La legge 107 del 2015 è giunta così in un momento in cui le aspettative di un cambiamento si sommavano alle frustrazioni per una condizione lavorativa largamente percepita come degradata.

Essa ha avuto il merito, come rilevato fra l’altro dal compianto Tullio de Mauro, di occupare uno spazio lasciato da tempo vuoto da parte dell’iniziativa politica e di invertire, anche se in modo inadeguato, la politica dei tagli imposta dalla Gelmini, investendo sull’istruzione. La linea di fondo seguita si è rivelata essere però in totale continuità con la strategia del neoliberismo all’italiana, e per certi aspetti non poteva che essere che così.

Centrosinistra e centrodestra hanno semplicemente adeguato il modello scolastico italiano alle linee guide dettate dall’Unione europea, specificatamente attraverso la cosiddetta Strategia di Lisbona, che puntavano a rendere lo spazio europeo ultra competitivo economicamente e che necessitava, per questo motivo, di un sistema di formazione orientato al mondo delle imprese, flessibile e snello.
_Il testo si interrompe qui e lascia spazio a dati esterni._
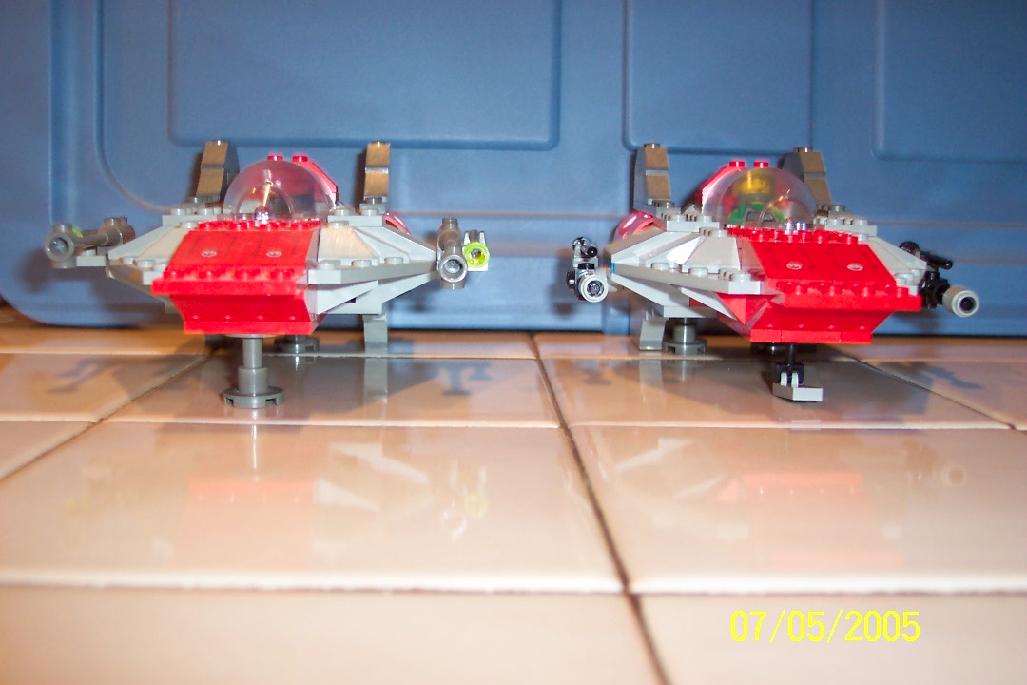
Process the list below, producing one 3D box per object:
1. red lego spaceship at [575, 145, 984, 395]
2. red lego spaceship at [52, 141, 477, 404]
[{"bbox_3d":[0.073,-0.026,0.334,0.114,0.075,0.181,1,8,0],"label":"red lego spaceship"},{"bbox_3d":[-0.069,-0.026,0.325,0.123,0.074,0.181,0,8,-6],"label":"red lego spaceship"}]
Il perfezionamento dell’autonomia scolastica ne diviene dunque necessariamente lo snaturamento. Se la scuola serve alle imprese ed è pure essa un’impresa come le altre, allora il dirigente scolastico deve poter “premiare” e, dunque, dividere gli insegnanti, e ancor di più deve poterli assumere (e in un prossimo futuro licenziare), come deve poter gestire in modo più flessibile il loro monte ore. L’aspetto paradossale, poi, è che tale passaggio dal modello centralizzato di scuola, incardinata nel sistema del vecchio ministero e dei vecchi provveditorati, a quella reticolare e d’impresa, avvenga durante la più grave crisi economica del paese, in larga parte causata dal malfunzionamento di quelle istituzioni economiche europee che hanno predicato in nome dell’efficienza la riforma della scuola.

 

Una valutazione complessiva della 107 chiama in causa dunque tutto il processo dell’autonomia scolastica. Da una parte ci sono i bisogni degli studenti che questa autonomia non prende in considerazione: scuole sicure, attrezzate, innovative sul piano della risposta ai bisogni di educazione, di sperimentazione, di innovazione didattica. Dall’altra i bisogni dei docenti: ad avere uno stipendio decoroso, ad avere spazi dove poter lavorare, ad avere il tempo da dedicare agli allievi, ad una progettazione non ridotta in pillole, ad una valutazione che non sia un esamificio.

In mezzo, le enormi e soffocanti finzioni ideologiche della scuola-azienda. Come uscirne? Risposte semplici, a parte l’immediata restituzione dei soldi sottratti dalla Gelmini alla scuola, non ce ne sono. Sarebbe già un miracolo che i docenti riuscissero ad alzare la testa e prendersi uno spazio per riflettere sulla loro condizione. Soltanto da qui, da un gesto terapeutico di rottura, potrebbe cominciare un ripensamento complessivo del modello di gestione e governo della scuola.